§ **Reading text**
0 Replies Latest reply on Sep 20, 2018 3:34 PM by rschroeder

    How does one create Advanced Dynamic alerts that report "confidence" about the state of a device or circuit that leverage routers' latency, loss of BGP Neighbor, Bandwidth utilization, etc.?

    rschroeder

      I'd like to learn how to create alerts for when any remote router's latency reaches or exceeds 20% higher than its average latency.

       

      It would be nice if the alert could be dynamic enough to only includes nodes whose names include certain characters (e.g.:  Node Name Contains "FRED" or "WILMA" or "PEBBLES").

       

      I'm not finding a custom Dynamic alert building solution, but I believe one is present.  Can you help me with the basic steps?

       

       

       

      If that was easy for you, let's get more advanced!  It would be excellent to discover more information and make it part of the alert to give it context and veracity.  Such an advanced alert should include:

      • BGP Neighbor information from the router on the other end of the circuit.  IF we have high latency, we might not have have BGP Neighbor loss.  Including that information in the alert seems like it's possible.  Is there a way for NPM to query logs on the near router and see if it has an entry about a BGP neighbor loss on the circuit facing the remote router?  IF it sees that loss, then one type of alert should go out.  If it DOESN'T see that loss, then a different kind of alert should go out.

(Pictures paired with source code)
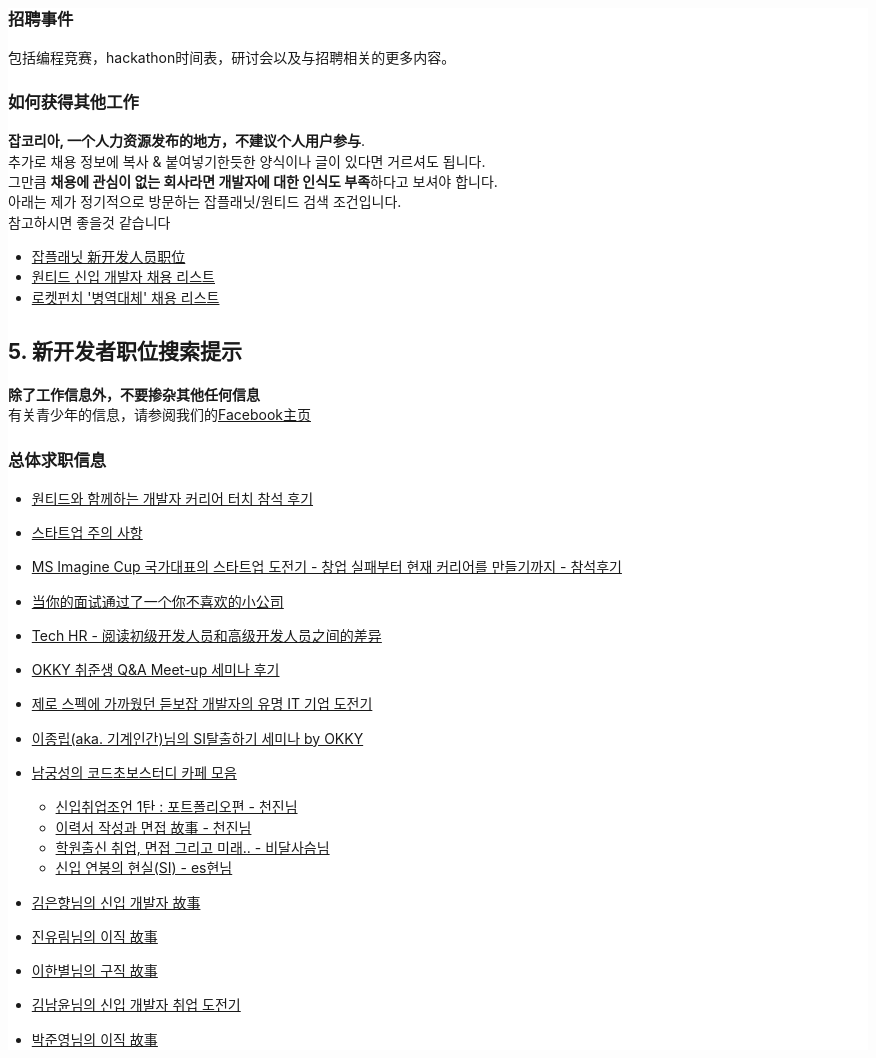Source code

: ### 招聘事件

包括编程竞赛，hackathon时间表，研讨会以及与招聘相关的更多内容。

### 如何获得其他工作

**잡코리아, 一个人力资源发布的地方，不建议个人用户参与**.  
추가로 채용 정보에 복사 & 붙여넣기한듯한 양식이나 글이 있다면 거르셔도 됩니다.  
그만큼 **채용에 관심이 없는 회사라면 개발자에 대한 인식도 부족**하다고 보셔야 합니다.  
아래는 제가 정기적으로 방문하는 잡플래닛/원티드 검색 조건입니다.  
참고하시면 좋을것 같습니다

* [잡플래닛 新开发人员职位](https://www.jobplanet.co.kr/job_postings/search?utf8=%E2%9C%93&query=&jp_show_search_result=true&jp_show_search_result_chk=true&occupation_level2_ids%5B%5D=11610&occupation_level2_ids%5B%5D=11604&occupation_level2_ids%5B%5D=11603&industry_level2_ids%5B%5D=709&industry_level2_ids%5B%5D=702&recruitment_type_ids%5B%5D=1&order_by=score&page=1)
* [원티드 신입 개발자 채용 리스트](https://www.wanted.co.kr/wdlist/518?referer_id=23685&years=0)
* [로켓펀치 '병역대체' 채용 리스트](https://www.rocketpunch.com/jobs?military_service=1&q=)

## 5. 新开发者职位搜索提示

**除了工作信息外，不要掺杂其他任何信息**      
有关青少年的信息，请参阅我们的[Facebook主页](https://www.facebook.com/devbeginner/)

### 总体求职信息

* [원티드와 함께하는 개발자 커리어 터치 참석 후기](https://velog.io/@doondoony/후기-원티드와-함께하는-개발자-커리어-터치)

* [스타트업 주의 사항](https://www.facebook.com/dalinaum/posts/10157321350303468)

* [MS Imagine Cup 국가대표의 스타트업 도전기 - 창업 실패부터 현재 커리어를 만들기까지 - 참석후기](https://jojoldu.tistory.com/423)

* [当你的面试通过了一个你不喜欢的小公司](https://jojoldu.tistory.com/398)

* [Tech HR - 阅读初级开发人员和高级开发人员之间的差异](https://jojoldu.tistory.com/163)

* [OKKY 취준생 Q&A Meet-up 세미나 후기](http://bit.ly/2P8afUH)

* [제로 스펙에 가까웠던 듣보잡 개발자의 유명 IT 기업 도전기](http://bit.ly/2yqiH7V)

* [이종립(aka. 기계인간)님의 SI탈출하기 세미나 by OKKY](http://bit.ly/2LAkFqL)

* [남궁성의 코드초보스터디 카페 모음](http://cafe.naver.com/javachobostudy)
  * [신입취업조언 1탄 : 포트폴리오편 - 천진님](http://cafe.naver.com/javachobostudy/119166)
  * [이력서 작성과 면접 故事 - 천진님](http://cafe.naver.com/javachobostudy/125568)
  * [학원출신 취업, 면접 그리고 미래.. - 비달사슴님](http://cafe.naver.com/javachobostudy/117693)
  * [신입 연봉의 현실(SI) - es현님](http://cafe.naver.com/javachobostudy/143200)

* [김은향님의 신입 개발자 故事](https://www.slideshare.net/EunhyangKim2/ss-87782520)

* [진유림님의 이직 故事](https://milooy.wordpress.com/2018/02/07/moving-job/)

* [이한별님의 구직 故事](http://lhb0517.tistory.com/entry/reviewofjojoldu)

* [김남윤님의 신입 개발자 취업 도전기](https://www.slideshare.net/ssuser565d51/ss-61448739)

* [박준영님의 이직 故事](https://joont92.github.io/life/27%EC%82%B4-2%EB%B2%88%EC%A7%B8-%EC%9D%B4%EC%A7%81)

§ **Your tasks**
(1) Answer these questions using the forum thread on dynamic alerts.
(a) By what percentage above its average latency should a remote router's latency be for the alert to trigger?
(b) Which example strings are given for filtering node names?
(c) On which router's logs should NPM look for an entry about a BGP neighbor loss?
(2) According to the forum thread on dynamic alerts, why should the more advanced alert include additional discovered information?
(3) Reproduce the forum thread on dynamic alerts from "How does one" up to and including "the basic steps?".

§ **Answers by item**
(1)
(a) 20%
(b) "FRED", "WILMA" and "PEBBLES"
(c) The near router's logs, for an entry about a BGP neighbor loss on the circuit facing the remote router

(2) The additional information would give the alert context and veracity.

(3)
How does one create Advanced Dynamic alerts that report "confidence" about the state of a device or circuit that leverage routers' latency, loss of BGP Neighbor, Bandwidth utilization, etc.?

    rschroeder

      I'd like to learn how to create alerts for when any remote router's latency reaches or exceeds 20% higher than its average latency.

       

      It would be nice if the alert could be dynamic enough to only includes nodes whose names include certain characters (e.g.:  Node Name Contains "FRED" or "WILMA" or "PEBBLES").

       

      I'm not finding a custom Dynamic alert building solution, but I believe one is present.  Can you help me with the basic steps?